Six weeks ago NASA concluded its final shuttle mission, STS-135. At the time, I found myself rather conflicted about the whole thing. Space and all the things that go along with that — rockets, exploration, astronauts, the planets, moons and asteroids — have fascinated me from an early age. (That and dinosaurs, of course, but near anyone knows, there are no dinosaurs in space.) So to see NASA give up the last remnant of human spaceflight was saddening. No more rocket launches.
And yet, I’ve grown increasingly critical of the shuttle program since the Challenger explosion in 1986. I never quite understood why we were investing so much time, money and effort into a program that was I believed was essentially a pick-up truck to low-earth orbit. Of all the places we could possibly go in the solar system, low-earth orbit has got to be one of the most boring. I now count going back to the moon to be a close second place. — At least from LEO, you’re halfway to a huge number of very interesting places. I think of LEO as something like the St. Louis, Missouri of the high frontier. It may not be particularly interesting or exciting in its own right, but you do have to go through it if you’re headed out to the territories. And the territories are exciting.
So I tend to view the Space Shuttle program as a very expensive, somewhat unreliable ride to St. Louis in a pick-up truck. I can think of far more exciting trip to take.
The Case for Mars: The Plan to Settle the Red Planet and Why We Must is a detailed examination of manned space exploration of Mars by Robert Zubrin.
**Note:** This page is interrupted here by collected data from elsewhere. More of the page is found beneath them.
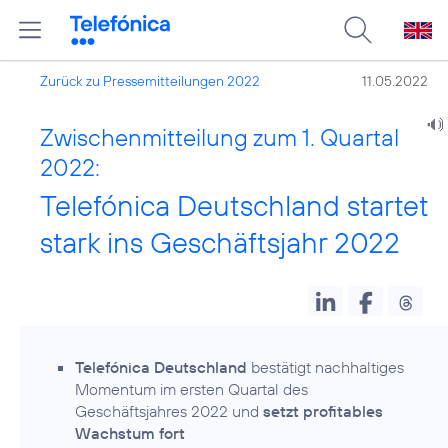
Zurück zu Pressemitteilungen 2022
11.05.2022
Zwischenmitteilung zum 1. Quartal
2022:
Telefónica Deutschland startet
stark ins Geschäftsjahr 2022
Telefónica Deutschland
bestätigt nachhaltiges
Momentum im ersten Quartal des
Geschäftsjahres 2022 und
setzt profitables
Wachstum fort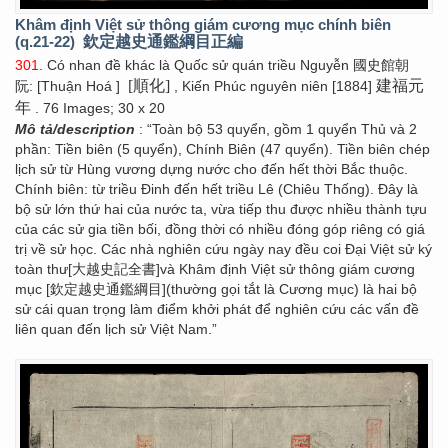
Khâm định Việt sử thông giám cương mục chính biên
(q.21-22)
欽定越史通鑑綱目正編
301
. Có nhan đề khác là Quốc sử quán triều Nguyễn 國史館朝
[順化]
建福元
阮: [Thuận Hoá ]
, Kiến Phúc nguyên niên [1884]
年
. 76 Images; 30 x 20
Mô tả/description
: “Toàn bộ 53 quyển, gồm 1 quyển Thủ và 2
phần: Tiền biên (5 quyển), Chính Biên (47 quyển). Tiền biên chép
lịch sử từ Hùng vương dựng nước cho đến hết thời Bắc thuộc.
Chính biên: từ triều Đinh đến hết triều Lê (Chiêu Thống). Đây là
bộ sử lớn thứ hai của nước ta, vừa tiếp thu được nhiều thành tựu
của các sử gia tiền bối, đồng thời có nhiều đóng góp riêng có giá
trị về sử học. Các nhà nghiên cứu ngày nay đều coi Đại Việt sử ký
toàn thư[大越史記全書]và Khâm định Việt sử thông giám cương
mục [欽定越史通鑑綱目](thường gọi tắt là Cương mục) là hai bộ
sử cái quan trọng làm điểm khởi phát để nghiên cứu các vấn đề
liên quan đến lịch sử Việt Nam.”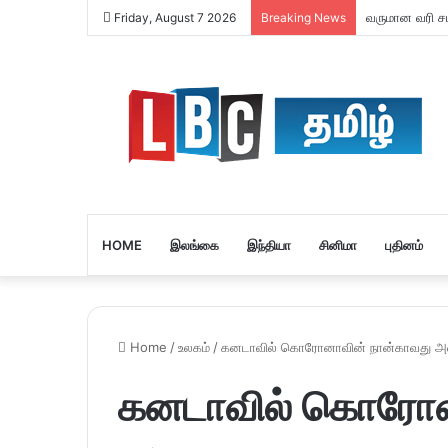
வருமான வரி சமர
Friday, August 7 2026
Breaking News
HOME
இலங்கை
இந்தியா
சினிமா
புதினம்
Home
/
உலகம்
/
கனடாவில் கொரோனாவின் நான்காவது 
கனடாவில் கொரோன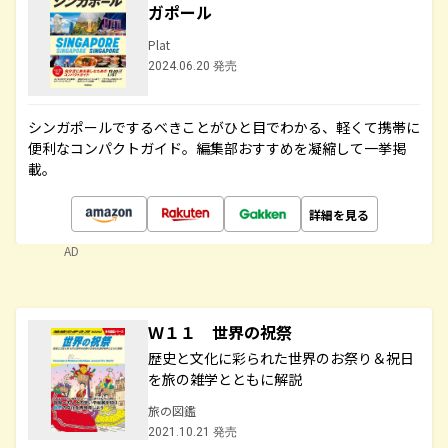
ガポール
Plat
2024.06.20 発売
シンガポールでするべきことがひと目でわかる、軽くて携帯に
便利なコンパクトガイド。編集部おすすめを凝縮して一挙掲
載。
詳細を見る
AD
Ｗ１１ 世界の祝祭
歴史と文化に彩られた世界のお祭り＆祝日
を旅の雑学とともに解説
旅の図鑑
2021.10.21 発売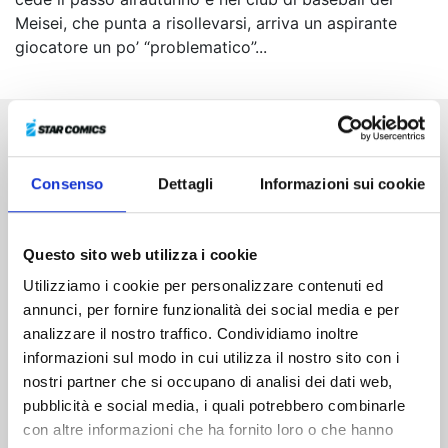
Meisei, che punta a risollevarsi, arriva un aspirante
giocatore un po’ “problematico”...
Altri volumi della serie
Consenso
Dettagli
Informazioni sui cookie
Questo sito web utilizza i cookie
Utilizziamo i cookie per personalizzare contenuti ed
annunci, per fornire funzionalità dei social media e per
analizzare il nostro traffico. Condividiamo inoltre
informazioni sul modo in cui utilizza il nostro sito con i
nostri partner che si occupano di analisi dei dati web,
pubblicità e social media, i quali potrebbero combinarle
con altre informazioni che ha fornito loro o che hanno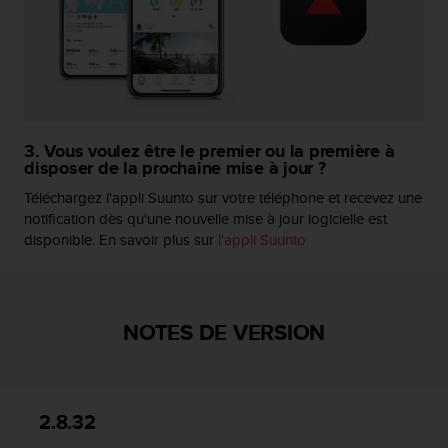
l
i
t
y
G
u
i
3. Vous voulez être le premier ou la première à
d
disposer de la prochaine mise à jour ?
e
l
Téléchargez l'appli Suunto sur votre téléphone et recevez une
i
notification dès qu'une nouvelle mise à jour logicielle est
n
disponible. En savoir plus sur
l'appli Suunto
e
s
,
W
NOTES DE VERSION
C
A
G
)
2
2.8.32
.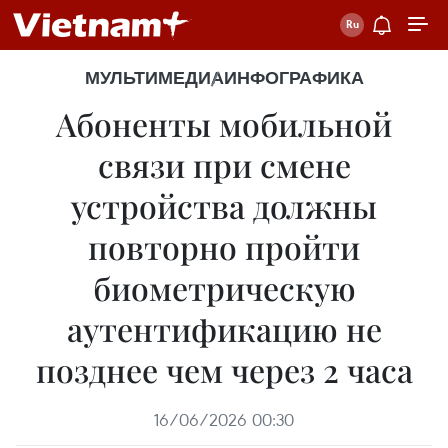
МУЛЬТИМЕДИА
ИНФОГРАФИКА
Абоненты мобильной
связи при смене
устройства должны
повторно пройти
биометрическую
аутентификацию не
позднее чем через 2 часа
16/06/2026 00:30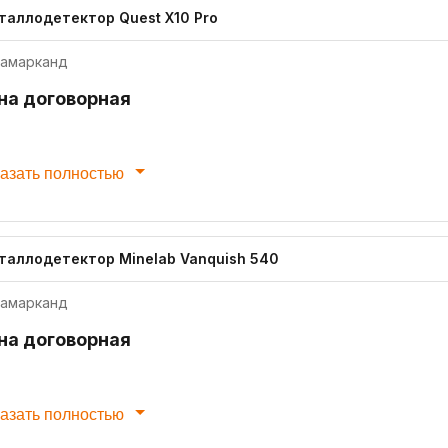
таллодетектор Quest X10 Pro
амарканд
на договорная
азать полностью
таллодетектор Minelab Vanquish 540
амарканд
на договорная
азать полностью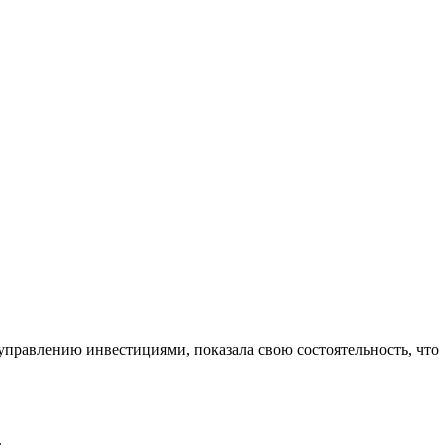
управлению инвестициями, показала свою состоятельность, что
.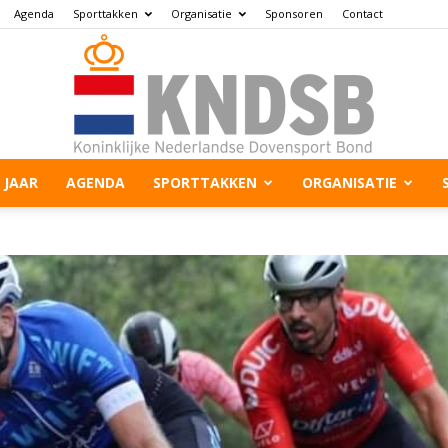
Agenda
Sporttakken
Organisatie
Sponsoren
Contact
 JAAR
AGENDA
SPORTTAKKEN
ORGANISATIE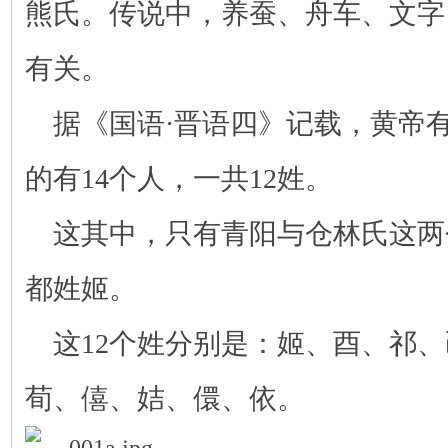
熊氏。传说中，养蚕、舟车、文字
有关。
据《国语·晋语四》记载，黄帝有
的有14个人，一共12姓。
这其中，只有青阳与仓林氏这两
都姓姬。
这12个姓分别是：姬、酉、祁
荀、僖、姞、儇、依。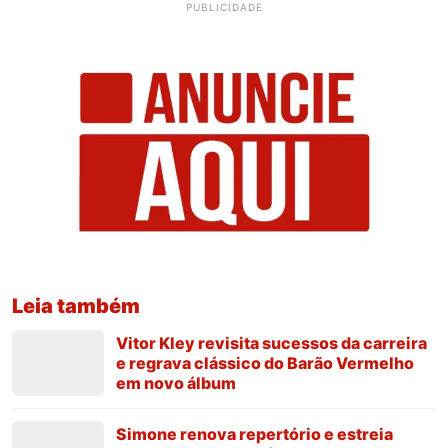
PUBLICIDADE
Leia também
Vitor Kley revisita sucessos da carreira
e regrava clássico do Barão Vermelho
em novo álbum
Simone renova repertório e estreia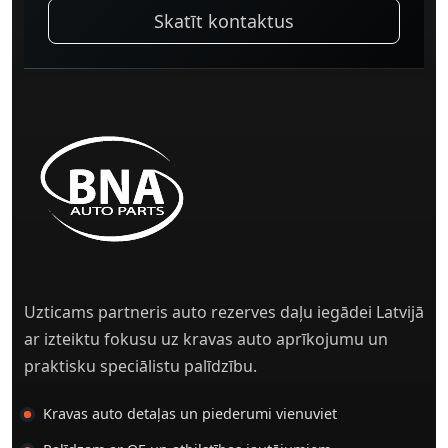
Skatīt kontaktus
Uzticams partneris auto rezerves daļu iegādei Latvijā
ar izteiktu fokusu uz kravas auto aprīkojumu un
praktisku speciālistu palīdzību.
Kravas auto detaļas un piederumi vienuviet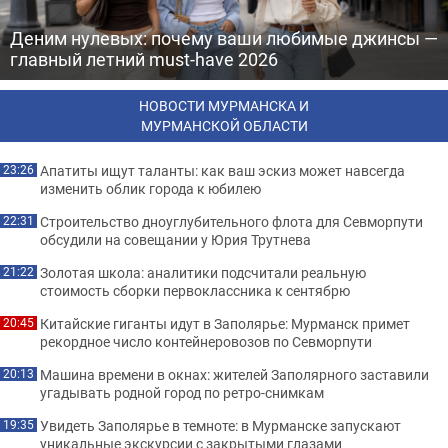
Деним нулевых: почему ваши любимые джинсы —
главный летний must-have 2026
НОВОСТИ МУРМАНСКА И
МУРМАНСКОЙ ОБЛАСТИ
Апатиты ищут таланты: как ваш эскиз может навсегда
23:26
изменить облик города к юбилею
Строительство дноуглубительного флота для Севморпути
22:31
обсудили на совещании у Юрия Трутнева
Золотая школа: аналитики подсчитали реальную
21:22
стоимость сборки первоклассника к сентябрю
Китайские гиганты идут в Заполярье: Мурманск примет
20:45
рекордное число контейнеровозов по Севморпути
Машина времени в окнах: жителей Заполярного заставили
20:13
угадывать родной город по ретро-снимкам
Увидеть Заполярье в темноте: в Мурманске запускают
19:35
уникальные экскурсии с закрытыми глазами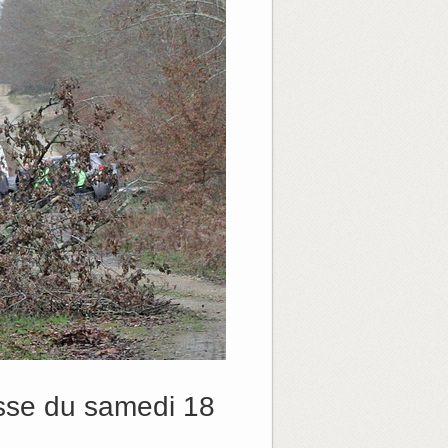
sse du samedi 18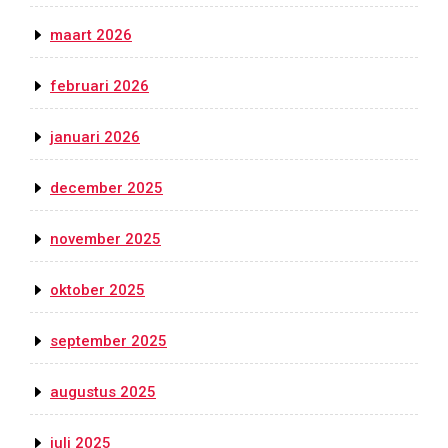
maart 2026
februari 2026
januari 2026
december 2025
november 2025
oktober 2025
september 2025
augustus 2025
juli 2025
It was first published in 1996. Now, fifteen years, three presidents, and a number of successful robotic exploratory missions later we have a wealth of additional information about the viability (both technical and political) of a manned mission to Mars and Zubrin has updated and republished his book with those additions. The book details Zubrin’s Mars Direct plan for manned exploration of Mars. The plan utilizes existing technology currently ready-at-hand for a budget a fraction of original NASA proposals for the first human landing on Mars. The plan focuses on keeping costs down by making use of proven automated systems, and chemical processes via in-situ resource utilization.
Like Buzz Aldrin, I am critical of NASA’s goal of sending astronauts back to the moon. Aldrin said it was “more like reaching for past glory than striving for new triumphs” and has advocated for his own Mars to Stay program of human space exploration.
So it is now, that the albatross of the Shuttle program is off our neck that I hope we may be able to refocus human space exploration onto a goal that is challenging, rewarding and ultimately possible. Let’s go to Mars!